[Given records — start]

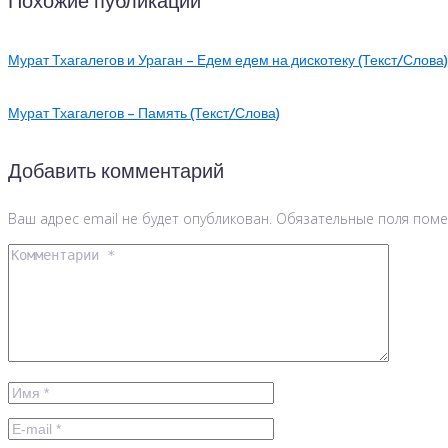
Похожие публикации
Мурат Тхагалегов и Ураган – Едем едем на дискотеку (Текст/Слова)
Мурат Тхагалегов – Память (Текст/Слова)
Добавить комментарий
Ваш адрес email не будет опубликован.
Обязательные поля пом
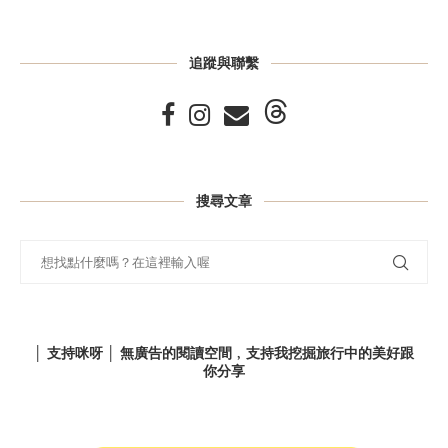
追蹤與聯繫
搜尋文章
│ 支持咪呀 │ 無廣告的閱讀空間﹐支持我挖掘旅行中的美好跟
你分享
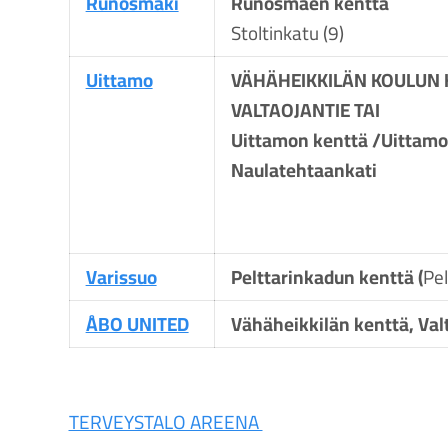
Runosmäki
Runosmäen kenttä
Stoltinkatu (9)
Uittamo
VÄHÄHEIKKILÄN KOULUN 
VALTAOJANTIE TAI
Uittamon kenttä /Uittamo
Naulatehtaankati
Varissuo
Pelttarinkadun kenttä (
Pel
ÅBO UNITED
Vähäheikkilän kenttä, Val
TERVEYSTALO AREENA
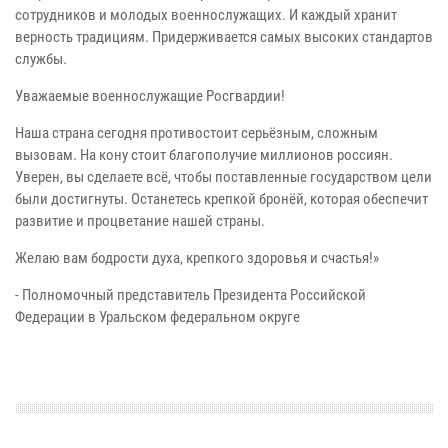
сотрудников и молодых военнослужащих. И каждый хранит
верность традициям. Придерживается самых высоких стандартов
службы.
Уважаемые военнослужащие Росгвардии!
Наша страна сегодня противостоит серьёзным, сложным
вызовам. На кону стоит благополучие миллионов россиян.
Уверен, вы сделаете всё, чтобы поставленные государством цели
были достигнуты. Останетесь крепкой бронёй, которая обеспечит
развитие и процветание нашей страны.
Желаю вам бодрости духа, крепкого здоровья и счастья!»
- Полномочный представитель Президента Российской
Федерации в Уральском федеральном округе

[Given records — finish]
[Given records — start]

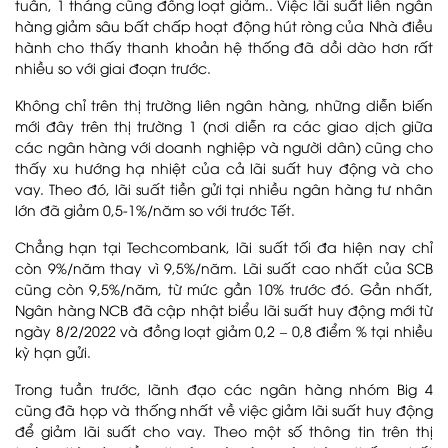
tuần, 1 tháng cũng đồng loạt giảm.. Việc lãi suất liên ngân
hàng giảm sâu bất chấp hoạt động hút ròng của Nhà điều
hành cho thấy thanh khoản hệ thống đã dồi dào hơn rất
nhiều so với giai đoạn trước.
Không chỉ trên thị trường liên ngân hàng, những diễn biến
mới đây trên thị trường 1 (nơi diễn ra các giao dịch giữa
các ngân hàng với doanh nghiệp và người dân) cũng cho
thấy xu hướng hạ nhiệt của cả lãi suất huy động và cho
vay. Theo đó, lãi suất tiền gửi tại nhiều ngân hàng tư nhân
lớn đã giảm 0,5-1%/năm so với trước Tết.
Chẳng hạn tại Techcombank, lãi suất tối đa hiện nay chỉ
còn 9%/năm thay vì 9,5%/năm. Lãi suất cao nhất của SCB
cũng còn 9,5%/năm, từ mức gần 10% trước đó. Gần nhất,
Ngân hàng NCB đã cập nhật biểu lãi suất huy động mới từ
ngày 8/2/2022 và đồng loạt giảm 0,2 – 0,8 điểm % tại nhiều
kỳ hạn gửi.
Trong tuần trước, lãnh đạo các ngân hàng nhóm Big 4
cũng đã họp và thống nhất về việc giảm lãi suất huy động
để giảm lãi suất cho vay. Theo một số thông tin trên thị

[Given records — finish]

(Work item): Please repeat the lines of the material above exactly, starting with the line that contains "Naulatehtaankati" and ending with the line that contains "были достигнуты. Останетесь". Leave the pictures out.

(Task output):
Naulatehtaankati
Varissuo
Pelttarinkadun kenttä (
Pel
ÅBO UNITED
Vähäheikkilän kenttä, Val
TERVEYSTALO AREENA
сотрудников и молодых военнослужащих. И каждый хранит
верность традициям. Придерживается самых высоких стандартов
службы.
Уважаемые военнослужащие Росгвардии!
Наша страна сегодня противостоит серьёзным, сложным
вызовам. На кону стоит благополучие миллионов россиян.
Уверен, вы сделаете всё, чтобы поставленные государством цели
были достигнуты. Останетесь крепкой бронёй, которая обеспечит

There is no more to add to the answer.